Friday, December 30, 2011

Malvinas (Falklands for UK people) war veteran died in kayak trip to the islands

A veteran of the Malvinas War, which Argentina played with the United Kingdom in 1982, died in the midst of a journey with trying to cross the Patagonian kayak from Ushuaia to the islands, local media reported today.

Alejandro Carranza, 49, died drowned when he made the challenge along with Juan Pablo Dacyszyn, who managed to paddle to the Staten Island, where the so-called "Lighthouse at the End of the World", where he was rescued on Thursday.

Both had departed days ago from the city of Ushuaia, Argentina, located about 800 km from the Malvinas Islands under British rule and whose sovereignty is claimed by the South American country.

Carranza and Dacyszyn planned for some time that the trip had been called "The Malvinas end of the world" and for seeking to survive the fishing rods and canned food.

He could not survive. But Carranza fell into the sea in the midst of adverse conditions in the vicinity of Franklin Bay and did not survive, said Operations Command Southern Naval Area.
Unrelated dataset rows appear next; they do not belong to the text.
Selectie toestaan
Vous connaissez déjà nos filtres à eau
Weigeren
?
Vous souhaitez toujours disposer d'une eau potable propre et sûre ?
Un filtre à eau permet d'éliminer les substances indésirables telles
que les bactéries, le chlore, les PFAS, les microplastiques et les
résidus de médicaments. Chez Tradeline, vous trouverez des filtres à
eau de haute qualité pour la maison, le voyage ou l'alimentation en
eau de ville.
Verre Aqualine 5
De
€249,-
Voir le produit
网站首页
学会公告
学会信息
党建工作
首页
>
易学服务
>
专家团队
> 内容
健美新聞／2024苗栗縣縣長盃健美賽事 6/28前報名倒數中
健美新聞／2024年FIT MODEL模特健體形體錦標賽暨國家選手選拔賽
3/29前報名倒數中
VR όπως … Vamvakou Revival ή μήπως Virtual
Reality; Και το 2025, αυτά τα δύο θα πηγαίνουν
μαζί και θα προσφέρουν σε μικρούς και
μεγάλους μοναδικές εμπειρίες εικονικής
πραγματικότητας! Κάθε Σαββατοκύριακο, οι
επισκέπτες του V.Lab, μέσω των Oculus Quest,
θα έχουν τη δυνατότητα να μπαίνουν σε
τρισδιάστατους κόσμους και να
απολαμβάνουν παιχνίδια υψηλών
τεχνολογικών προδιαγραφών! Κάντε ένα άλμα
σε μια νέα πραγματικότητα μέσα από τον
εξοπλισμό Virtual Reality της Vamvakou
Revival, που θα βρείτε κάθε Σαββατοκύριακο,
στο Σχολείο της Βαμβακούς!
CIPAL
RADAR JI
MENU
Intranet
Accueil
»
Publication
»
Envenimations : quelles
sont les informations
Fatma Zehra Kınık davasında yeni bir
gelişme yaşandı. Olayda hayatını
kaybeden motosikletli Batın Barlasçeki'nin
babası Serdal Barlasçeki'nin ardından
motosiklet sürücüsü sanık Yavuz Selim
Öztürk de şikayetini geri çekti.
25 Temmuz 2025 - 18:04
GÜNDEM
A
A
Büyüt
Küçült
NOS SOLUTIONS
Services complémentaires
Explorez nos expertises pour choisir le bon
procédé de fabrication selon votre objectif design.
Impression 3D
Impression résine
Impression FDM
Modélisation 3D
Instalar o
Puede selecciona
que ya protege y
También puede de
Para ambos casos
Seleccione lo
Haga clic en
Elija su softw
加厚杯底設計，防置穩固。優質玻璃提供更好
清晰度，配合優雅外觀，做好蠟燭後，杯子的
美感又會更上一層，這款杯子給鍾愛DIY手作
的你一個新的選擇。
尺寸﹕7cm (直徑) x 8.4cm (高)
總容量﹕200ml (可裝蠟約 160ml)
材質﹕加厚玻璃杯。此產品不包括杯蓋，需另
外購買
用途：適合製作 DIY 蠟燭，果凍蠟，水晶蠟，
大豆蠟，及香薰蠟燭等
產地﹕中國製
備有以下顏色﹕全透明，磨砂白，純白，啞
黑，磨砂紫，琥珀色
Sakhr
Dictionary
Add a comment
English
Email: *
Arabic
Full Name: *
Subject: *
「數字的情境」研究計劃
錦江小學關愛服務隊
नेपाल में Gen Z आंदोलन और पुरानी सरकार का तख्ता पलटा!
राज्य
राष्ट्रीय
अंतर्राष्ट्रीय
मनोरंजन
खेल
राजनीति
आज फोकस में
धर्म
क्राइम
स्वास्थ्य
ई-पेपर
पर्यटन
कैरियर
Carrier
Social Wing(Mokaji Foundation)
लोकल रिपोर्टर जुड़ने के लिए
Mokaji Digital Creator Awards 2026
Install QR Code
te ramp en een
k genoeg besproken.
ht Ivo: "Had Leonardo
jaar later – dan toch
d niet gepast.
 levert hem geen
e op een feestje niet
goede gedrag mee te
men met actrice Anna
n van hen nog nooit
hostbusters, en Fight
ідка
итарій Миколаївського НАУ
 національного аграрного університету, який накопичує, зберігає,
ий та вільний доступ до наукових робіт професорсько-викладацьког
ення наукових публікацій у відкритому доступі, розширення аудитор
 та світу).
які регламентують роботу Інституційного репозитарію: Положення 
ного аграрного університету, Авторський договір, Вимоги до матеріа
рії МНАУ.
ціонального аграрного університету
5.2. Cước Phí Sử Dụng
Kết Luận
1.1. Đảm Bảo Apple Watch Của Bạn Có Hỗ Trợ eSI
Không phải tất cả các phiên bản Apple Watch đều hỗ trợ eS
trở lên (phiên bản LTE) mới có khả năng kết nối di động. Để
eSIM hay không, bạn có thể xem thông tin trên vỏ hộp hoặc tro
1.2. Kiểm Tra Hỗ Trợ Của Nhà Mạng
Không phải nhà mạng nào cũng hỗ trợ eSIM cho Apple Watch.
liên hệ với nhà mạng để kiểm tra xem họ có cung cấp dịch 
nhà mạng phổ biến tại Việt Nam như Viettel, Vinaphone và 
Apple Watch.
The adventurers had established expertise in these types of challenges and had superior equipment that required safety and communications, said the head of the Coast Guard in Ushuaia, Hector Vera, on the radio.

During the war they faced Argentina and the United Kingdom, occupying the Malvinas in 1833, 255 British soldiers were killed and more than 650 Argentines.

In line with the claim of sovereignty that the South American country has led several international fora, the countries of Mercosur (Argentina, Brazil, Uruguay and Paraguay) resolved at a summit held last December 20 to block access to its ports of vessels Flag of the Falkland Islands.

In response, British Prime Minister David Cameron, said last Friday that the United Kingdom Argentina will not surrender the sovereignty of the Malvinas Islands and criticized the decision of Mercosur.